Cell phone video captured the damage: a hole in the ceiling, messy piles, dust and debris covering the Chicago Police Department's Area 3 headquarters.

This is where police sources said Tajze Mullins, 23, tried to escape police custody by breaking into the ceiling of a police interrogation room Friday night.

He wasn't successful in his escape.

But how was he able to attempt it in the first place? Why wasn't he in handcuffs? Or being supervised?

That's especially when you consider why he was in the room. He was accused of hitting a police officer with a car along Dusable Lake Shore Drive, breaking that officer's leg, then leading other officers on both a car and foot chases.

Chicago police wouldn't address those questions, saying the "investigation is under the jurisdiction of COPA. We cannot provide comment."

"Why would they think it's OK just to seat the person in a room as if they were a customer in a bank?" said David Harris, a police accountability expert. "I don't get it."

CBS 2 brought those questions to Harris.

"They need to address whether their policies and procedures were complied with by the officers involved," he said.

Harris is a professor at the University of Pittsburgh School of Law and an expert on police accountability.

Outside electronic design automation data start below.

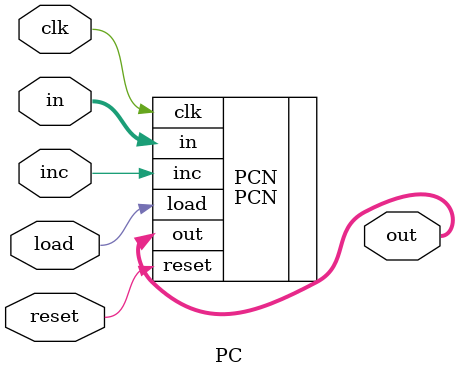
<source format=v>
module PC (
  input wire clk, load, inc, reset,
  input wire [15:0] in,
  output wire [15:0] out
);

PCN #(.width(16)) PCN(
  .clk(clk),
  .load(load),
  .inc(inc),
  .reset(reset),
  .in(in),
  .out(out)
);

endmodule

</source>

He said it's clear something went wrong in this case.

"How a person who was accused of injuring a police officer with a car and then leading police on a high speed chase and a foot chase, and everything else, is just allowed to sit in a room without any restrictions at all?" he said. "Enough so that he ends up trying to escape through the ceiling."

The Civilian Office of Police Accountability is investigating. Chicago police wouldn't address any of CBS 2's questions on policy and procedure. They wouldn't even confirm they're conducting their own internal investigation.

"We should look at this as a relatively cheap lesson in what not to do," Harris said.

And it's a lesson he said Chicago police should be evaluating now.

"You can't guarantee that the next time something like this goes wrong, the outcome won't be a lot worse," he added.

Harris also said when something "breaks down like this it's generally a system problem. It's not just one person or two people doing something wrong. You have to ask yourself what is there in their system of rules and requirements that went wrong and how can they fix it going forward."

"Something broke down here," he said, "and it wasn't just the ceiling tiles."

Mullins is being held without bail. CBS 2 was told the injured officer is expected to make a full recovery. And standard protocol applies here: any officers involved will be placed on administrative duties for 30 days while COPA investigates.